*Assignment*. Throughout the records below, find each line holding "Inhalte" and copy it.

[[ The data, beginning ]]

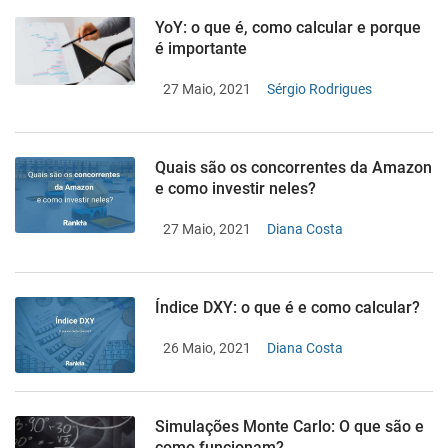
YoY: o que é, como calcular e porque
é importante
27 Maio, 2021
Sérgio Rodrigues
Quais são os concorrentes da Amazon
e como investir neles?
27 Maio, 2021
Diana Costa
Índice DXY: o que é e como calcular?
26 Maio, 2021
Diana Costa
Simulações Monte Carlo: O que são e
como funcionam?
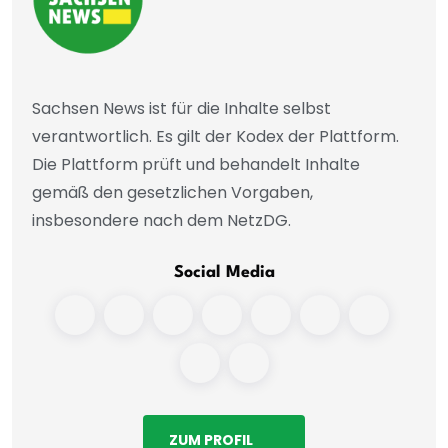
Sachsen News ist für die Inhalte selbst
verantwortlich. Es gilt der Kodex der Plattform.
Die Plattform prüft und behandelt Inhalte
gemäß den gesetzlichen Vorgaben,
insbesondere nach dem NetzDG.
Social Media
ZUM PROFIL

[[ The data, end ]]

*Solution to this exercise*.
Sachsen News ist für die Inhalte selbst
Die Plattform prüft und behandelt Inhalte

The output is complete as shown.